Emperor Tharazion’s golden eyes, which had looked like calm pools of magma, slowly shifted down, focusing entirely on Roland Sudrath.
For the first time, the Emperor spoke. His voice did not thunder like lightning; it was deep and resonant, like the grinding of tectonic plates deep beneath the earth’s crust.
"You possess a sharp tongue, Human," Tharazion said slowly, each syllable weighing heavily in the air. "You stand before me without kneeling. You look into my eyes without fear. And you answer my nephew’s insults with a logic that is... intriguing."
The Emperor leaned forward slightly. The pressure of his aura condensed around Roland, a final trial to see if this human would crack under the sheer weight of his presence.

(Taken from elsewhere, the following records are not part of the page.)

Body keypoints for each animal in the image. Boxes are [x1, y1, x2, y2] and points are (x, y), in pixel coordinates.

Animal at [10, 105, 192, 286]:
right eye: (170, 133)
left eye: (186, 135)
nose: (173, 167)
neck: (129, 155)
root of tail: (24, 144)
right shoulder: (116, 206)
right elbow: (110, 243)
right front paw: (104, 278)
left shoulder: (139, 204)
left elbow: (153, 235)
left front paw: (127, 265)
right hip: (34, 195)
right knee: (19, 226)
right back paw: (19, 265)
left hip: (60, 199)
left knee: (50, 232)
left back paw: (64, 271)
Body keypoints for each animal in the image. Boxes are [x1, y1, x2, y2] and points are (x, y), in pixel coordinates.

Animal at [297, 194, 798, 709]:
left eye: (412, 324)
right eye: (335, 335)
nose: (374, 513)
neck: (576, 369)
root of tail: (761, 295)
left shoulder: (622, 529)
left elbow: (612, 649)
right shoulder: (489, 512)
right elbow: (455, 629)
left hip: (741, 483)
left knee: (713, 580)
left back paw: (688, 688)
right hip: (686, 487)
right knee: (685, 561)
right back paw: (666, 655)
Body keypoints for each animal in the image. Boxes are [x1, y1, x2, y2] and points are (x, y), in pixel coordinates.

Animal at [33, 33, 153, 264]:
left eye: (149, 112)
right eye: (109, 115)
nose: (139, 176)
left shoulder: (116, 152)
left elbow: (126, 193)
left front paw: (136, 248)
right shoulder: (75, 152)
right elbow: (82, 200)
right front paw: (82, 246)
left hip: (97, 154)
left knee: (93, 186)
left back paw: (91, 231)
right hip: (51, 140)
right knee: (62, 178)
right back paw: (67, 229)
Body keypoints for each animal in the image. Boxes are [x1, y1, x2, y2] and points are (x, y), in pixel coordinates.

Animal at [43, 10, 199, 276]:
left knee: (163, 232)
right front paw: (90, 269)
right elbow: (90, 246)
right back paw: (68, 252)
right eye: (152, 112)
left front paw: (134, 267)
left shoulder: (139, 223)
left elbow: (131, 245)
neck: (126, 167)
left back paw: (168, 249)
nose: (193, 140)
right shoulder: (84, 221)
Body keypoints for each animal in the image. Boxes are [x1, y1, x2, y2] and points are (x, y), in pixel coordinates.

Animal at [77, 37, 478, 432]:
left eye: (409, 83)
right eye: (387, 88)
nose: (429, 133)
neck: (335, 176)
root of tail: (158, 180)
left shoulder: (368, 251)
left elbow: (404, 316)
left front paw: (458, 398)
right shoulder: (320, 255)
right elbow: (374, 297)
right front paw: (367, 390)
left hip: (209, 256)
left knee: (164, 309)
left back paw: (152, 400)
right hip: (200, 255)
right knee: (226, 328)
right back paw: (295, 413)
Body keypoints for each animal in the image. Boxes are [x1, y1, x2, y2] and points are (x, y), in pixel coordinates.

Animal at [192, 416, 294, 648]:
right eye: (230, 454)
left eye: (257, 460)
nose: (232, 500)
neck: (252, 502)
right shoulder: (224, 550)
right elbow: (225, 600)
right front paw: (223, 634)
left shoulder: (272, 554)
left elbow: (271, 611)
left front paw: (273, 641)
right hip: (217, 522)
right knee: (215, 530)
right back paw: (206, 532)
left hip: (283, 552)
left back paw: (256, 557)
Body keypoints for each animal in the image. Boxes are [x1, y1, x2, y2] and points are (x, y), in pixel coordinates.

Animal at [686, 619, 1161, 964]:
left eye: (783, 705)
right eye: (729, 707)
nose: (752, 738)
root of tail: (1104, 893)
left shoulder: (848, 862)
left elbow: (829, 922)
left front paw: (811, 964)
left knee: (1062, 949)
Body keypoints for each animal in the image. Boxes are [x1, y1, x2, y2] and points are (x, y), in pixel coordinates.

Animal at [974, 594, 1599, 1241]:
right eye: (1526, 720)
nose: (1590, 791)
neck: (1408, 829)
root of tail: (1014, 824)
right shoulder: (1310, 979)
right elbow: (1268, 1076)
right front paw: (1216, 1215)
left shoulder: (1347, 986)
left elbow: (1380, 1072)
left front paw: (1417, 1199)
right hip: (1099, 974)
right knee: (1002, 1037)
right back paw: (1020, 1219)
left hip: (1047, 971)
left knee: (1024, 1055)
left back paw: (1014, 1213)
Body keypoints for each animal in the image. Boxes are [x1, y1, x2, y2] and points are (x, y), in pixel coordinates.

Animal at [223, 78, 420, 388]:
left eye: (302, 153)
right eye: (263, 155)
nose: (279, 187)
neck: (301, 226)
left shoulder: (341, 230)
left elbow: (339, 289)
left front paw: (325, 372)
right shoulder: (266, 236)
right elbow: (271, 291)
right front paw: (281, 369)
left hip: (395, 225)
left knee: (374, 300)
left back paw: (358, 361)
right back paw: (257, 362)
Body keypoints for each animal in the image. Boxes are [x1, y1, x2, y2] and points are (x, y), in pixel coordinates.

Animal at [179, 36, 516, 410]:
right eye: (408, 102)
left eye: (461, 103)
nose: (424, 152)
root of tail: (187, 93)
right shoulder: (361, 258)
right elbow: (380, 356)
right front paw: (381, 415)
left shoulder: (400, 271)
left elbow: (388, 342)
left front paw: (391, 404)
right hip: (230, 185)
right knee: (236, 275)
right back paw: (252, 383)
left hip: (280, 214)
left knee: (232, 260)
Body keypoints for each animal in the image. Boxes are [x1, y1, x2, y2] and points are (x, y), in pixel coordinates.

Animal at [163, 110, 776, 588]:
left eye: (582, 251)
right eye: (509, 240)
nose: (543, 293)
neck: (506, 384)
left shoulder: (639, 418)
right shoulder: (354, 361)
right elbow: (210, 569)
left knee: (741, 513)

"But beautiful words do not buy allies in Draconia. And arrogance unsupported by tangible strength will only lead you to a swift end. You claim to represent a ’new era’. Prove to me why this era of yours deserves my attention, rather than being a mere momentary distraction on our borders."
Roland felt a single bead of cold sweat trace its way down his spine, but his face remained a mask of perfect composure. He knew he had passed the first trial: he had gained the Emperor’s interest. Now came the part where he had to deliver.